» **Assigned task**: Please repeat the stretch from "Duwe, a UAA" through "the professional leagues." in the article on Brad Duwe, word for word.

Hot off a three-year run with his hometown Kenai River Brown Bears, Soldotna skater Brad Duwe took his talents to the University of Alaska Anchorage in fall 2013 and made his mark before the year was out.
With a chance to extend the Seawolves season and do it in the most glamorous way possible, Duwe scored the game-winning goals against the in-state rival Fairbanks Nanooks in consecutive elimination games, sending UAA off to the Western Collegiate Hockey Association semifinals.
The highlight of the season seems far in the past now, but it helped Duwe leave an indelible mark on the UAA hockey program.
“He went down and scored potentially the biggest goal in UAA history,” said current UAA head coach Matt Thomas. “It was a big time goal, it was a nice one, and it was typical Brad Duwe.”
Duwe, a UAA senior, recently capped a four-year college career with the Seawolves, and like every student-athlete at the end of a successful collegiate sports career, was at a crossroads of whether to pursue the possibility of a run at the professional leagues.
The Soldotna native envisioned an NHL career from an early age, when he would skate with the older kids during his father’s Kenai Peninsula Hockey Association practices.
But all good players know when their time is up, and for Duwe, that time is now.
“I have no regrets at all,” Duwe said in a phone interview from his Anchorage home. “Everybody’s dream at first is to go to the NHL, but after playing it for 20 years, I was thinking it was just a dream to play college hockey as well.”

» **Dataset extract**:
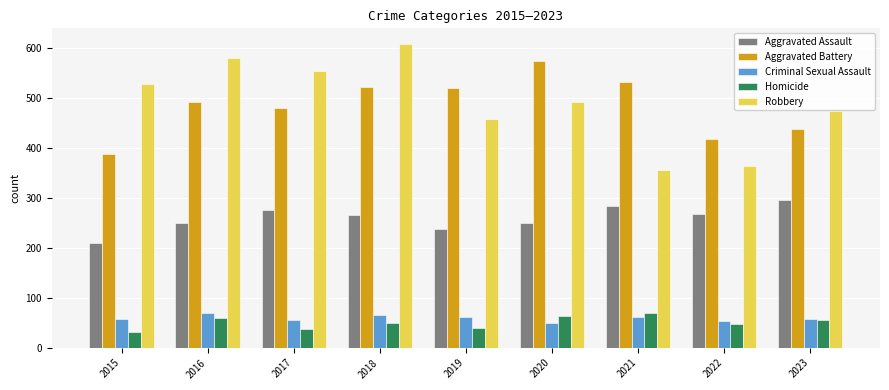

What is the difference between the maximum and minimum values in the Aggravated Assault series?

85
--
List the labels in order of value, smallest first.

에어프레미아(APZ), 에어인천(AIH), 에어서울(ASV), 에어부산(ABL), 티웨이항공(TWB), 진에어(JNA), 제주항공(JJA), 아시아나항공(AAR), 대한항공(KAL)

» **Response**:
Duwe, a UAA senior, recently capped a four-year college career with the Seawolves, and like every student-athlete at the end of a successful collegiate sports career, was at a crossroads of whether to pursue the possibility of a run at the professional leagues.